> [Work instructions]:
From the entries below, return exactly the lines beginning at the one that contains "right elbow: (272, 460)" and ending at the one that contains "left back paw: (542, 843)", both of them included, and only those lines.

> [Excerpted records]:
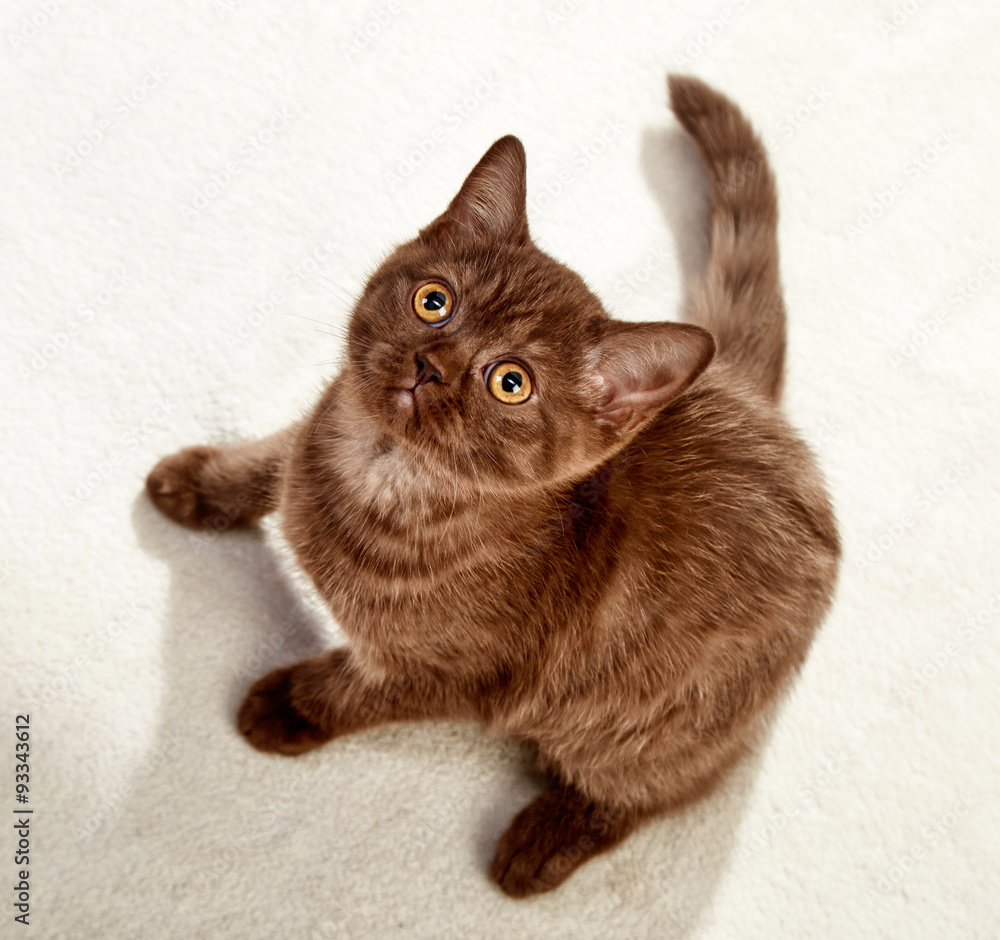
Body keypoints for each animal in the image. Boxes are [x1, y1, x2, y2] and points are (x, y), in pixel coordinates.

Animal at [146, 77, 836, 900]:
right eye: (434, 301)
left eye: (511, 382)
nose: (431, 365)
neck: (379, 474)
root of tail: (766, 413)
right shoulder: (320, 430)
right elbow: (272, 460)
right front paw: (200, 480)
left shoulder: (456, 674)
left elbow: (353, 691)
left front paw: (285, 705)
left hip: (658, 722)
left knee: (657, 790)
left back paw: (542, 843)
* * *
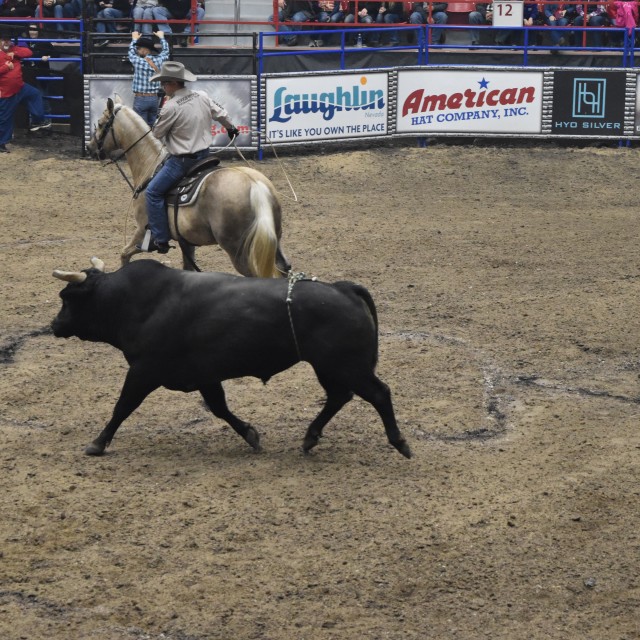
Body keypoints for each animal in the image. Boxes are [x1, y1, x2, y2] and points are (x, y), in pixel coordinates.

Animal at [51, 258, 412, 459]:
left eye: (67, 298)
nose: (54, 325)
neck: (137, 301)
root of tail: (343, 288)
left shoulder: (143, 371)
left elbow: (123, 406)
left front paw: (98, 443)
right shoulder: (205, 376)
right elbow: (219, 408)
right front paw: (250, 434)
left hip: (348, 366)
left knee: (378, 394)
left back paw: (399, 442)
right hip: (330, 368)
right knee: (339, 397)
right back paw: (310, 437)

> [Solution]:
right elbow: (272, 460)
right front paw: (200, 480)
left shoulder: (456, 674)
left elbow: (353, 691)
left front paw: (285, 705)
left hip: (658, 722)
left knee: (657, 790)
left back paw: (542, 843)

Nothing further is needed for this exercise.